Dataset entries
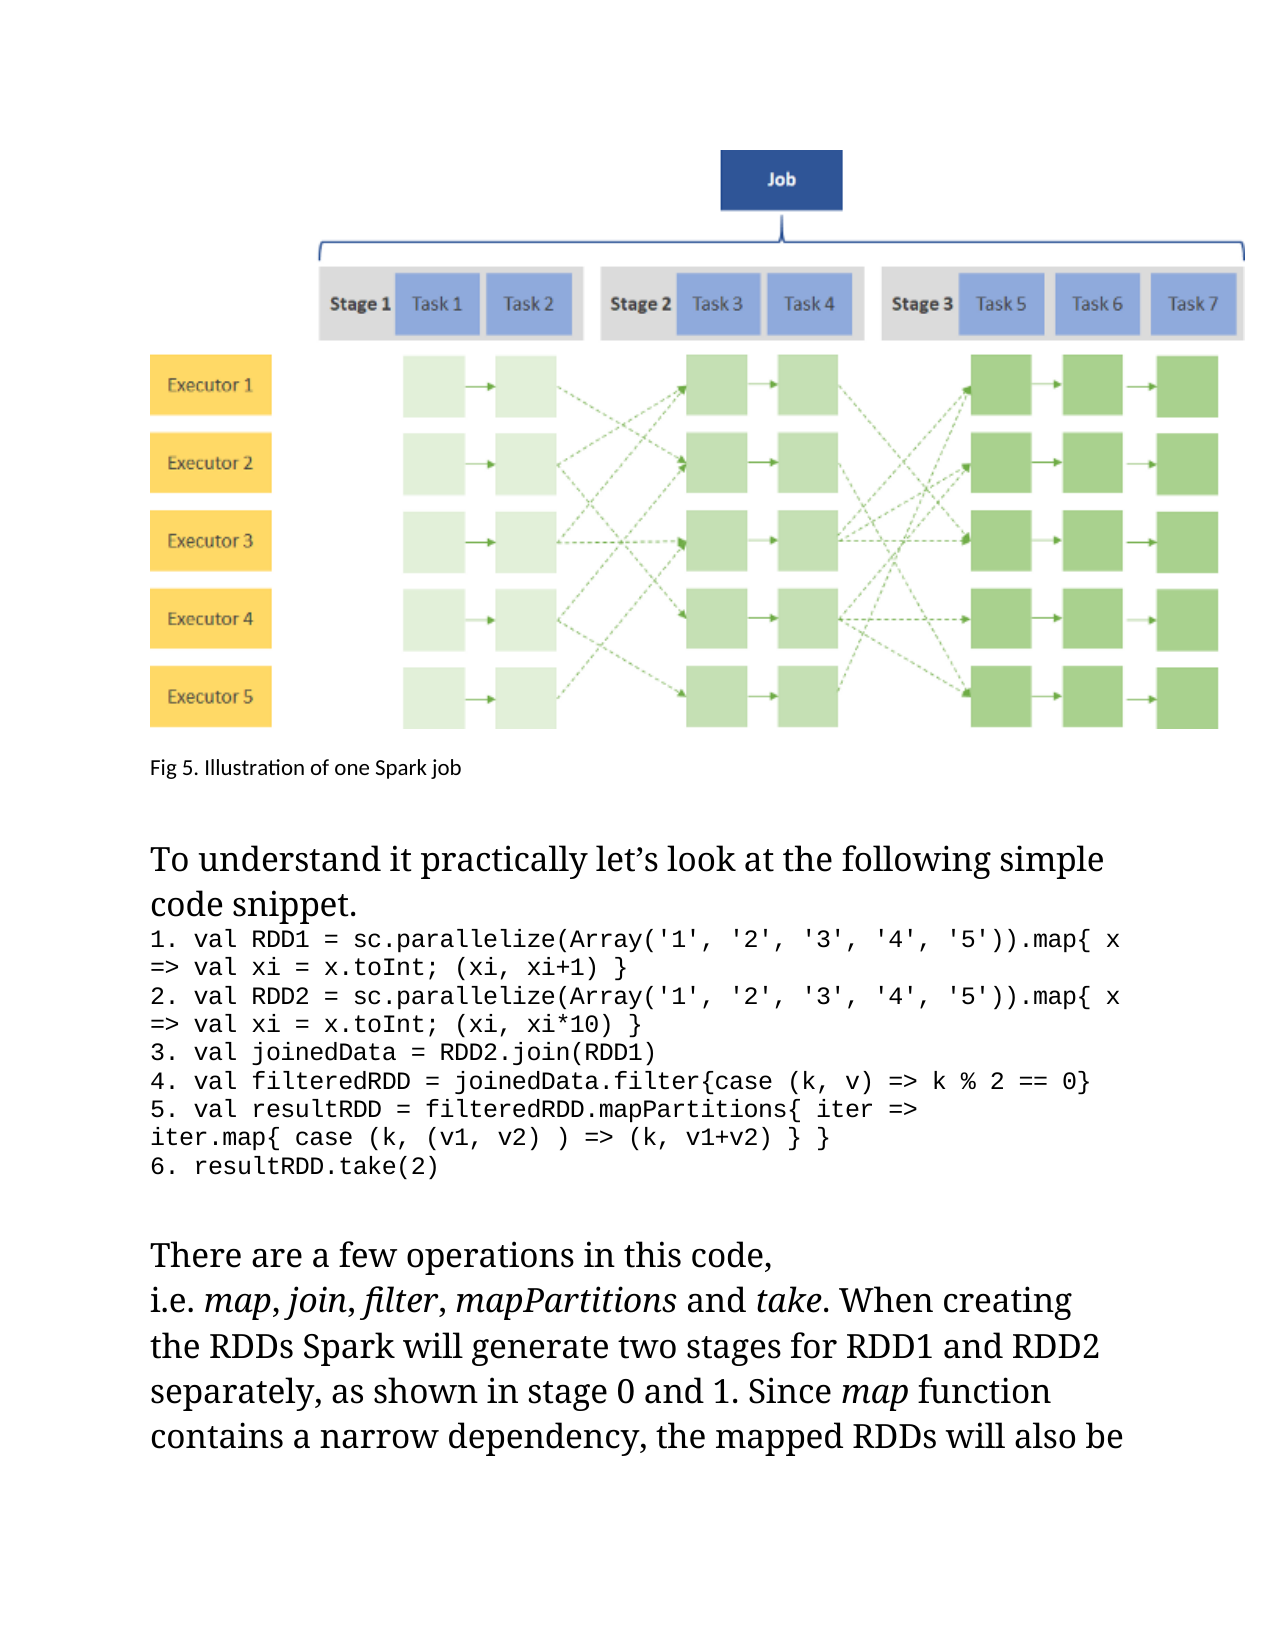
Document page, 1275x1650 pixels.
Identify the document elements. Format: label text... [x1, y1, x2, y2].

text Fig 5. Illustration of one Spark job [150, 753, 1125, 782]
text To understand it practically let’s look at the following simple code snippet. [150, 836, 1125, 927]
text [150, 1232, 1125, 1459]
picture [150, 150, 1245, 729]
text 1. val RDD1 = sc.parallelize(Array('1', '2', '3', '4', '5')).map{ x => val xi = x.toInt; (xi, xi+1) } 2. val RDD2 = sc.parallelize(Array('1', '2', '3', '4', '5')).map{ x => val xi = x.toInt; (xi, xi*10) } 3. val joinedData = RDD2.join(RDD1) 4. val filteredRDD = joinedData.filter{case (k, v) => k % 2 == 0} 5. val resultRDD = filteredRDD.mapPartitions{ iter => iter.map{ case (k, (v1, v2) ) => (k, v1+v2) } } 6. resultRDD.take(2) [150, 927, 1125, 1182]
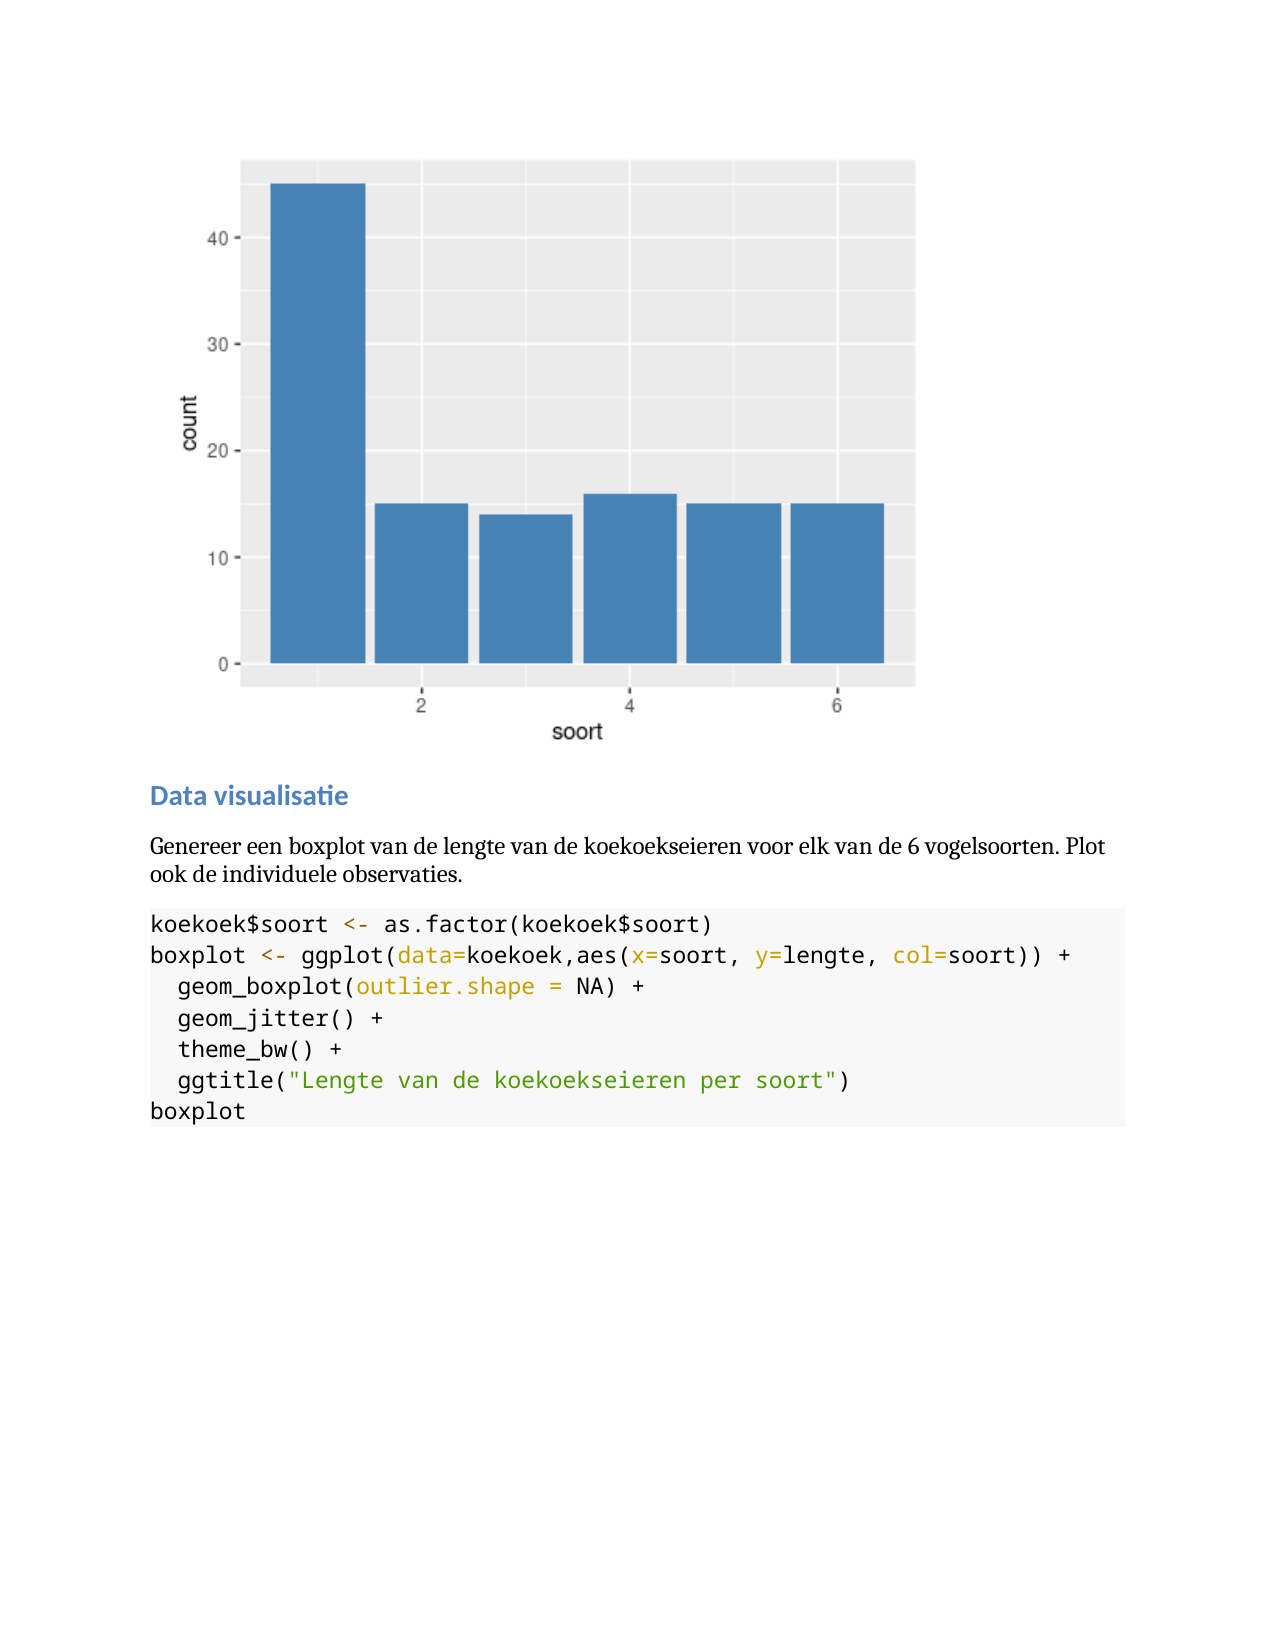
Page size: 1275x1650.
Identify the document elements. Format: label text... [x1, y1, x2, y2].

picture [168, 150, 927, 757]
subtitle Data visualisatie [150, 777, 1125, 813]
text koekoek$soort <- as.factor(koekoek$soort) boxplot <- ggplot(data=koekoek,aes(x=soort, y=lengte, col=soort)) + geom_boxplot(outlier.shape = NA) + geom_jitter() + theme_bw() + ggtitle("Lengte van de koekoekseieren per soort") boxplot [246, 908, 1125, 1127]
text Genereer een boxplot van de lengte van de koekoekseieren voor elk van de 6 vogelsoorten. Plot ook de individuele observaties. [150, 832, 1125, 889]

● **What is needed**: All of the data must be given again exactly, without the pictures.

● **Task solution**:
Document page, 1275x1650 pixels.
Identify the document elements. Format: label text... [x1, y1, x2, y2].

text Fig 5. Illustration of one Spark job [150, 753, 1125, 782]
text To understand it practically let’s look at the following simple code snippet. [150, 836, 1125, 927]
text [150, 1232, 1125, 1459]
picture [150, 150, 1245, 729]
text 1. val RDD1 = sc.parallelize(Array('1', '2', '3', '4', '5')).map{ x => val xi = x.toInt; (xi, xi+1) } 2. val RDD2 = sc.parallelize(Array('1', '2', '3', '4', '5')).map{ x => val xi = x.toInt; (xi, xi*10) } 3. val joinedData = RDD2.join(RDD1) 4. val filteredRDD = joinedData.filter{case (k, v) => k % 2 == 0} 5. val resultRDD = filteredRDD.mapPartitions{ iter => iter.map{ case (k, (v1, v2) ) => (k, v1+v2) } } 6. resultRDD.take(2) [150, 927, 1125, 1182]
Page size: 1275x1650.
Identify the document elements. Format: label text... [x1, y1, x2, y2].

picture [168, 150, 927, 757]
subtitle Data visualisatie [150, 777, 1125, 813]
text koekoek$soort <- as.factor(koekoek$soort) boxplot <- ggplot(data=koekoek,aes(x=soort, y=lengte, col=soort)) + geom_boxplot(outlier.shape = NA) + geom_jitter() + theme_bw() + ggtitle("Lengte van de koekoekseieren per soort") boxplot [246, 908, 1125, 1127]
text Genereer een boxplot van de lengte van de koekoekseieren voor elk van de 6 vogelsoorten. Plot ook de individuele observaties. [150, 832, 1125, 889]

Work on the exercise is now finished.